Documentary Films

Your final project involves making a short documentary film.  Before you start making your first documentary, we are going to learn a bit about documentaries.

How many of you have seen a documentary?

Why should you watch a documentary?
1) They show us what we will probably never see.
2) Humanize a complex story.
3) An interesting look into history.
4) Tell us something about our world.

There are different kinds of documentaries>
1) Expository or essay style:

is investigative and academic. It is investigative because the film collects evidence, academic because it presents an argument or point of view on a subject. The cinematic elements of an essay-style documentary can include interviews, a presenter in vision and/or voice-over narration with supporting images and visual sequences.  An example would RIP: A Remix Manifesto.

2) Observational style, or “Fly on Wall”:

As the name implies, the approach is very hands-off; the camera follows action that is beyond the control of the filmmaker. The impression created is of a story unfolding in chronological order.  If the filmmaker has a point of view, it is hidden in this narrative structure. The cinematic elements include hand- held camera work; subjects speak to each other, not an interviewer; the structure is in a story format.  An example would be Spellbound (2004).

3) Interactive or reflexive style:

The dominant idea in this documentary approach is that the filmmaker is not trying to hide that a film is being made; in fact, the people in the film are seen interacting with the film crew and/or the documentary includes information about the production. Cinematic elements include the filmmaker in vision or on the soundtrack discussing the film and interacting with the subjects. Usually, these films are made with a fluid, hand- held camera style and shots are held a longer time than in essay style. As in the observational style, these films follow a seemingly chronological narrative structure that lead to an ending that is often difficult to predict. The notion of this unpredictable ending aligns it as closely as possible with life itself.  An example is The Cats of Mirikitani (2006).

4) Performative:

the filmmaker, who is the subject of the film, undergoes some sort of physical or visceral process solely for the purposes of the film. Morgan Spurlock’s Super Size Me (2004) would be considered a performative documentary. Cinematic elements include the subject speaking directly to camera or in voice-over in the first person.

A documentary aspires to tell the truth, but that isn’t always the case.  Why do you think that is the case?

When you watch a documentary, it is important to take note of a couple things,

Firstly, what is the point of the film?  Why did the filmmaker decide to make this film?

Secondly, is there a bias in the film?  Even if the filmmaker has tried to present a balanced perspective, there will always be some sort of bias at work. But bias shouldn’t imply deception because even the most rigorous scientific experiments include a bias, that is, certain parameters are established for an experiment while others are excluded. Having said that, bias can be difficult to detect in documentary because of the overt realism of its images. Bias would be more readily discernable if the viewer could see what the filmmaker chose to leave out but, of course, this is usually not possible. The bias is easier to detect if the audience knows the context in which the story of the documentary takes place. (Canada 2011)

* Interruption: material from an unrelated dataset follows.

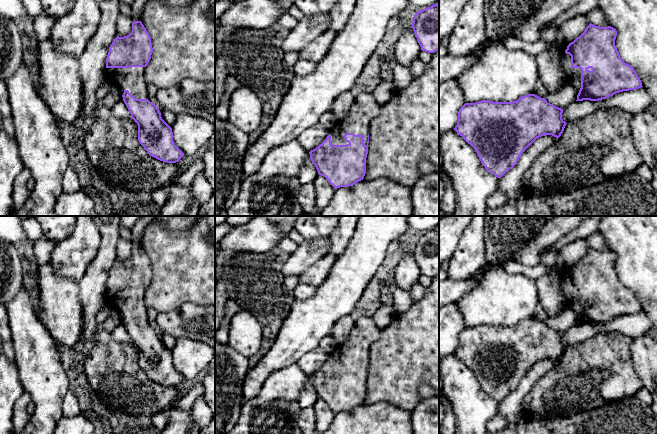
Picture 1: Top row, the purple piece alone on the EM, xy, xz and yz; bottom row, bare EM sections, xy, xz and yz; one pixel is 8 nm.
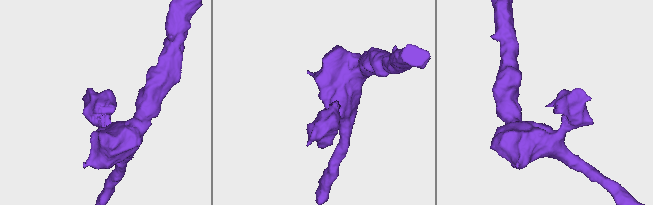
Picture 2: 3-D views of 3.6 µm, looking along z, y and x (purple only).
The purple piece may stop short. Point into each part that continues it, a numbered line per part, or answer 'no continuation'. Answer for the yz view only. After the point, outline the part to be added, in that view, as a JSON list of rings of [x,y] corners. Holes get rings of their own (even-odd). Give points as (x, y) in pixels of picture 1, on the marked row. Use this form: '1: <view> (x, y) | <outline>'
1: yz (572, 76) | [[[568,44],[561,45],[561,67],[564,72],[564,85],[572,85],[577,95],[581,88],[581,69],[580,68],[572,68],[571,67],[571,56],[565,53]]]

Thirdly, when you watch a documentary you should ask whether the filmmaker is sympathetic or critical of the subject of their film. This is sometimes called the voice of the documentary; in what tone is it addressing its subject? I.e. critical, sympathetic, impartial. And in what tone is it speaking to the viewer? I.e. strident, humorous, authoritative, tentative. (Canada 2011)

It also to pay attention to the soundtrack of the film.  Is there even music?  Or is the sound mostly interviews?  The camera angles and camera movement can also tell you a lot about the film.  Is the camera moving a lot?  Why is that and does it add to the film?

References
Looking at Documentaries, an educational resource.